Dickey, an assistant professor and coordinator of the Public History Certificate Program at Kennesaw State University, is the author of “A Tough Little Patch of History: Gone with the Wind and the Politics of Memory,” published in April 2014. Copies of the book will be available for purchase at the presentation.
She will discuss the plywood Tara set constructed for the movie’s filming and its journey, especially as it relates to Coweta and Dunaway Gardens. The plywood front used to create Tara for the movie was brought to Atlanta many years ago and at one point, plans called for it to be placed in Coweta County. Those plans never materialized, however.
She will also discuss the struggle to create the Margaret Mitchell House in Atlanta where Mitchell wrote the novel.

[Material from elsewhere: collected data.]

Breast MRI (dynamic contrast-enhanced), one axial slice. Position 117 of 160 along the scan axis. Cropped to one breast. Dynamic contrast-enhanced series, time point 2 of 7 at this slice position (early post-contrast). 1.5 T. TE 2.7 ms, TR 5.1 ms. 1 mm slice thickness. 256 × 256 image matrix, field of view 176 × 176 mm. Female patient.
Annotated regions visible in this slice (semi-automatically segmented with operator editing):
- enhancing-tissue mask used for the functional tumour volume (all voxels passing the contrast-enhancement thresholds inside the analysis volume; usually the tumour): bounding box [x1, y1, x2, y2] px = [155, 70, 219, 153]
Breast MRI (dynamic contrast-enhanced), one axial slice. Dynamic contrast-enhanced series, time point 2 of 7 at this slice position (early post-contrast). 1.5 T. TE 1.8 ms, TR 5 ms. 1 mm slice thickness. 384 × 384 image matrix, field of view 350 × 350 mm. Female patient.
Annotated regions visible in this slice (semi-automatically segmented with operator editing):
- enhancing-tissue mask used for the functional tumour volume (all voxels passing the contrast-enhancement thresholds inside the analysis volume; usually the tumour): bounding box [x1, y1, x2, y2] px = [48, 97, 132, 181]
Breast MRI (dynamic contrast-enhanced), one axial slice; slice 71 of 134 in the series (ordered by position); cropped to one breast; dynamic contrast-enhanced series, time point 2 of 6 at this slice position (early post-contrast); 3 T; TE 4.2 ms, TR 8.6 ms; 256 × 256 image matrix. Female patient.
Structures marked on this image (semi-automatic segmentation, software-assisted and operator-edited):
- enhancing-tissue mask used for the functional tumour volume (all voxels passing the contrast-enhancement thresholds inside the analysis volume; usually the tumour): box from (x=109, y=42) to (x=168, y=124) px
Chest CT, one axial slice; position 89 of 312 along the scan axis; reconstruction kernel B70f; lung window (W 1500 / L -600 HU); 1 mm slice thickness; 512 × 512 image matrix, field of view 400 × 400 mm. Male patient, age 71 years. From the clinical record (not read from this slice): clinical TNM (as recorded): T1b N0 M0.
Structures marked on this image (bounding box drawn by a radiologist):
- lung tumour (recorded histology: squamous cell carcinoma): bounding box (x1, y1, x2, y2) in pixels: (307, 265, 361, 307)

The novel and subsequent film produced by David O. Selznick have melded with the broader forces of southern history, southern mythology, and marketing to become, and remain, a cultural phenomenon. “A Tough Little Patch of History” (the phrase was coined by a journalist in 1996 to describe the Margaret Mitchell home after it was spared from destruction by fire) explores how “Gone With the Wind” has remained an important component of public memory in Atlanta through an analysis of museums and historic sites that focus on that famous work of fiction.
Dickey also explores how the book and film threw a spotlight on Atlanta, which found itself simultaneously presented as an emblem of both the Old South and the New South.
Dickey is also author of “A History of the Berry Schools on the Mountain Campus.” Prior to joining the staff at Kennesaw State, Dickey served as the campus preservation specialist and the director and curator of Historic Berry at Berry College in Rome. She has also worked as a historian for the National Park Service and for the Historic Preservation Division of the State of Georgia.
She is co-author, along with Dr. Catherine Lewis and First Lady Sandra Deal, of “Memories of the Mansion: A History of the Georgia Governor’s Mansion,” which is forthcoming from UGA Press in September 2015.
Dickey, who also served as co-editor of “Museums in a Global Context: National Identity, International Understanding,” has a master’s degree in heritage preservation and a Ph.D. in public history from Georgia State University.